++++ Quoted passage

[PATCH v2 28/35] sched: support preempt=full under PREEMPT_AUTO

From: Ankur Arora
Date: Mon May 27 2024 - 20:42:13 EST


The default preemption policy for preempt-full under PREEMPT_AUTO is
to minimize latency, and thus to always schedule eagerly. This is
identical to CONFIG_PREEMPT, and so should result in similar
performance.

Comparing scheduling/IPC workload:

# perf stat -a -e cs --repeat 10 -- perf bench sched messaging -g 20 -t -l 5000

PREEMPT_AUTO, preempt=full

3,080,508 context-switches ( +- 0.64% )
3.65171 +- 0.00654 seconds time elapsed ( +- 0.18% )

PREEMPT_DYNAMIC, preempt=full

3,087,527 context-switches ( +- 0.33% )
3.60163 +- 0.00633 seconds time elapsed ( +- 0.18% )

Looking at the breakup between voluntary and involuntary
context-switches, we see almost identical behaviour as well.

PREEMPT_AUTO, preempt=full

2087910.00 +- 34720.95 voluntary context-switches ( +- 1.660% )
784437.60 +- 19827.79 involuntary context-switches ( +- 2.520% )

PREEMPT_DYNAMIC, preempt=full

2102879.60 +- 22767.11 voluntary context-switches ( +- 1.080% )
801189.90 +- 21324.18 involuntary context-switches ( +- 2.660% )

Cc: Ingo Molnar <mingo@xxxxxxxxxx>
Cc: Peter Ziljstra <peterz@xxxxxxxxxxxxx>
Cc: Juri Lelli <juri.lelli@xxxxxxxxxx>
Cc: Vincent Guittot <vincent.guittot@xxxxxxxxxx>
Originally-by: Thomas Gleixner <tglx@xxxxxxxxxxxxx>
Link: https://lore.kernel.org/lkml/87jzshhexi.ffs@tglx/
Signed-off-by: Ankur Arora <ankur.a.arora@xxxxxxxxxx>
---
kernel/sched/core.c | 14 ++++++++++----
1 file changed, 10 insertions(+), 4 deletions(-)

diff --git a/kernel/sched/core.c b/kernel/sched/core.c
index c3ba33c77053..c25cccc09b65 100644
--- a/kernel/sched/core.c
+++ b/kernel/sched/core.c
@@ -1035,9 +1035,10 @@ void wake_up_q(struct wake_q_head *head)
* For preemption models other than PREEMPT_AUTO: always schedule
* eagerly.
*
- * For PREEMPT_AUTO: schedule idle threads eagerly, allow everything else
- * to finish its time quanta, and mark for rescheduling at the next exit
- * to user.
+ * For PREEMPT_AUTO: schedule idle threads eagerly, and under full
+ * preemption, all tasks eagerly. Otherwise, allow everything else
+ * to finish its time quanta, and mark for rescheduling at the next
+ * exit to user.
*/
static resched_t resched_opt_translate(struct task_struct *curr,
enum resched_opt opt)
@@ -1048,6 +1049,9 @@ static resched_t resched_opt_translate(struct task_struct *curr,
if (opt == RESCHED_FORCE)
return RESCHED_NOW;

+ if (preempt_model_preemptible())
+ return RESCHED_NOW;
+
if (is_idle_task(curr))
return RESCHED_NOW;

@@ -8997,7 +9001,9 @@ static void __sched_dynamic_update(int mode)
pr_warn("%s: preempt=full is not recommended with CONFIG_PREEMPT_RCU=n",
PREEMPT_MODE);

- preempt_dynamic_mode = preempt_dynamic_undefined;
+ if (mode != preempt_dynamic_mode)
+ pr_info("%s: full\n", PREEMPT_MODE);
+ preempt_dynamic_mode = mode;
break;
}
}
--
2.31.1

++++++++
++++ Data segment

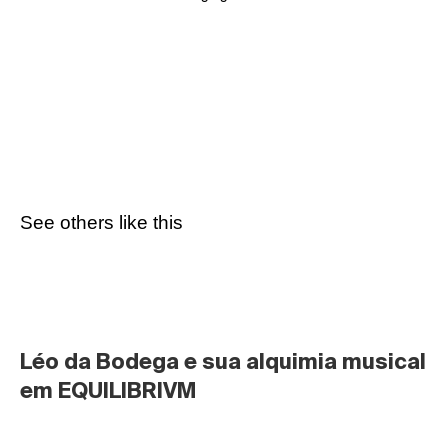
See others like this
Léo da Bodega e sua alquimia musical 
em EQUILIBRIVM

++++++++

Write out the part of the scheduler patch from "3,080,508 context-switches ( +- 0.64%" to "context-switches ( +- 0.33% )", with every word and character unchanged.

3,080,508 context-switches ( +- 0.64% )
3.65171 +- 0.00654 seconds time elapsed ( +- 0.18% )

PREEMPT_DYNAMIC, preempt=full

3,087,527 context-switches ( +- 0.33% )